[[ Extracted entries open ]]
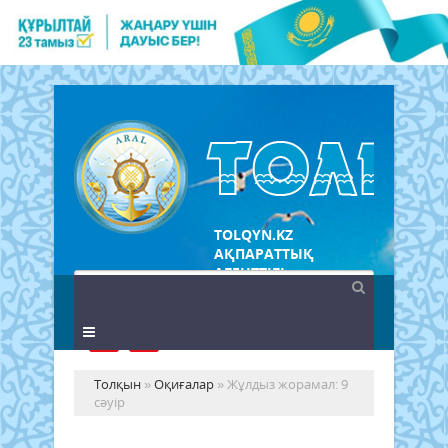
TOLQYN.KZ
АҚПАРАТТЫҚ
АГЕНТТІГІ
Толқын
»
Оқиғалар
» Жұлдыз жорамал: 9
сәуір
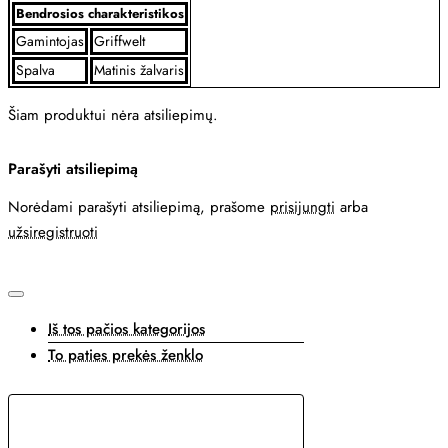
Bendrosios charakteristikos
Gamintojas
Griffwelt
Spalva
Matinis žalvaris
Šiam produktui nėra atsiliepimų.
Parašyti atsiliepimą
Norėdami parašyti atsiliepimą, prašome
prisijungti
arba
užsiregistruoti
Iš tos pačios kategorijos
To paties prekės ženklo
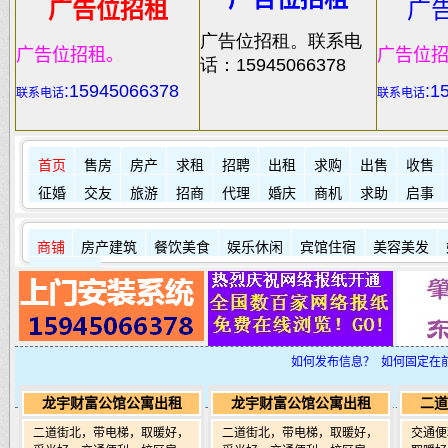
广告位招租
广
广告位招租。联系电
广告位招租。
广告位
话：15945066378
:
15945066378
:1
联系电话
联系电话
首页
售房
房产
求租
招聘
出租
求购
出售
收售
征婚
交友
旅游
招商
代理
婚庆
商机
求助
启事
商铺
房产建筑
餐饮美食
娱乐休闲
宾馆住宿
美容美发
其它店铺
如何发布信息？
如何固定在
龙宇财富公馆公寓出租
龙宇财富公馆公寓出租
二道
二道街北，带电梯，取暖好，
二道街北，带电梯，取暖好，
交通便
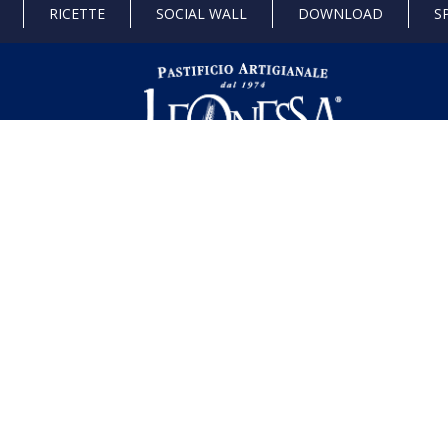
RICETTE
SOCIAL WALL
DOWNLOAD
S
 di Stato e gli aiuti de minimis ricevuti dalla nostra impresa sono contenuti ne
l seguente link ,
https://www.rna.gov.it/RegistroNazionaleTrasparenza/fa
dustria 4.0
Progetto 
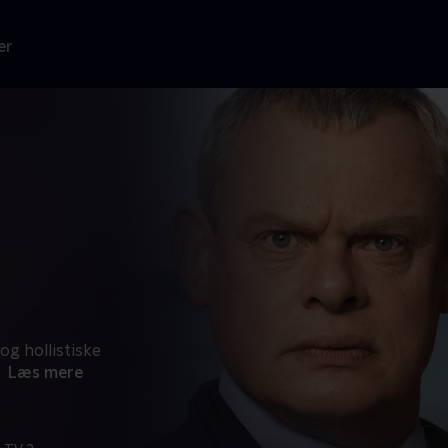
er
og hollistiske
Læs mere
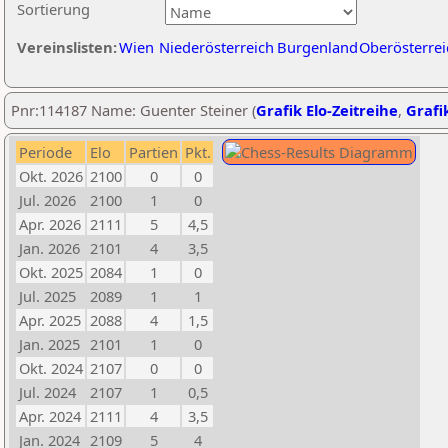
Sortierung
Vereinslisten:
Wien
Niederösterreich
Burgenland
Oberösterrei
Pnr:114187 Name: Guenter Steiner (
Grafik Elo-Zeitreihe
,
Grafik
Periode
Elo
Partien
Pkt.
Okt. 2026
2100
0
0
Jul. 2026
2100
1
0
Apr. 2026
2111
5
4,5
Jan. 2026
2101
4
3,5
Okt. 2025
2084
1
0
Jul. 2025
2089
1
1
Apr. 2025
2088
4
1,5
Jan. 2025
2101
1
0
Okt. 2024
2107
0
0
Jul. 2024
2107
1
0,5
Apr. 2024
2111
4
3,5
Jan. 2024
2109
5
4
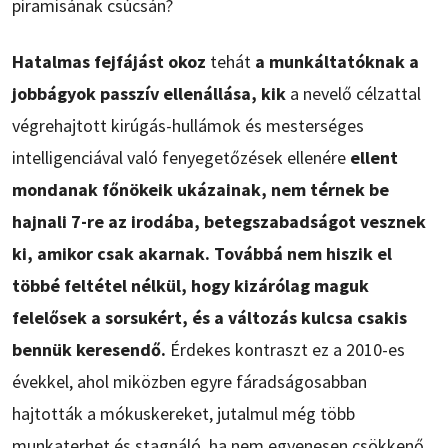
piramisának csúcsán?
Hatalmas fejfájást okoz
tehát
a munkáltatóknak a
jobbágyok passzív ellenállása, kik
a nevelő célzattal
végrehajtott kirúgás-hullámok és mesterséges
intelligenciával való fenyegetőzések ellenére
ellent
mondanak főnökeik ukázainak, nem térnek be
hajnali 7-re az irodába, betegszabadságot vesznek
ki, amikor csak akarnak. Továbbá nem hiszik el
többé feltétel nélkül, hogy kizárólag maguk
felelősek a sorsukért, és a változás kulcsa csakis
bennük keresendő.
Érdekes kontraszt ez a 2010-es
évekkel, ahol miközben egyre fáradságosabban
hajtották a mókuskereket, jutalmul még több
munkaterhet és stagnáló, ha nem egyenesen csökkenő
[[ Extracted entries closed ]]
Assigned task »
Give back the data exactly. Skip any images.

Response »
TOLQYN.KZ
АҚПАРАТТЫҚ
АГЕНТТІГІ
Толқын
»
Оқиғалар
» Жұлдыз жорамал: 9
сәуір
Bendrosios charakteristikos
Gamintojas
Griffwelt
Spalva
Matinis žalvaris
Šiam produktui nėra atsiliepimų.
Parašyti atsiliepimą
Norėdami parašyti atsiliepimą, prašome
prisijungti
arba
užsiregistruoti
Iš tos pačios kategorijos
To paties prekės ženklo
广告位招租
广
广告位招租。联系电
广告位招租。
广告位
话：15945066378
:
15945066378
:1
联系电话
联系电话
首页
售房
房产
求租
招聘
出租
求购
出售
收售
征婚
交友
旅游
招商
代理
婚庆
商机
求助
启事
商铺
房产建筑
餐饮美食
娱乐休闲
宾馆住宿
美容美发
其它店铺
如何发布信息？
如何固定在
龙宇财富公馆公寓出租
龙宇财富公馆公寓出租
二道
二道街北，带电梯，取暖好，
二道街北，带电梯，取暖好，
交通便
RICETTE
SOCIAL WALL
DOWNLOAD
S
 di Stato e gli aiuti de minimis ricevuti dalla nostra impresa sono contenuti ne
l seguente link ,
https://www.rna.gov.it/RegistroNazionaleTrasparenza/fa
dustria 4.0
Progetto 
er
og hollistiske
Læs mere
Sortierung
Vereinslisten:
Wien
Niederösterreich
Burgenland
Oberösterrei
Pnr:114187 Name: Guenter Steiner (
Grafik Elo-Zeitreihe
,
Grafik
Periode
Elo
Partien
Pkt.
Okt. 2026
2100
0
0
Jul. 2026
2100
1
0
Apr. 2026
2111
5
4,5
Jan. 2026
2101
4
3,5
Okt. 2025
2084
1
0
Jul. 2025
2089
1
1
Apr. 2025
2088
4
1,5
Jan. 2025
2101
1
0
Okt. 2024
2107
0
0
Jul. 2024
2107
1
0,5
Apr. 2024
2111
4
3,5
Jan. 2024
2109
5
4
piramisának csúcsán?
Hatalmas fejfájást okoz
tehát
a munkáltatóknak a
jobbágyok passzív ellenállása, kik
a nevelő célzattal
végrehajtott kirúgás-hullámok és mesterséges
intelligenciával való fenyegetőzések ellenére
ellent
mondanak főnökeik ukázainak, nem térnek be
hajnali 7-re az irodába, betegszabadságot vesznek
ki, amikor csak akarnak. Továbbá nem hiszik el
többé feltétel nélkül, hogy kizárólag maguk
felelősek a sorsukért, és a változás kulcsa csakis
bennük keresendő.
Érdekes kontraszt ez a 2010-es
évekkel, ahol miközben egyre fáradságosabban
hajtották a mókuskereket, jutalmul még több
munkaterhet és stagnáló, ha nem egyenesen csökkenő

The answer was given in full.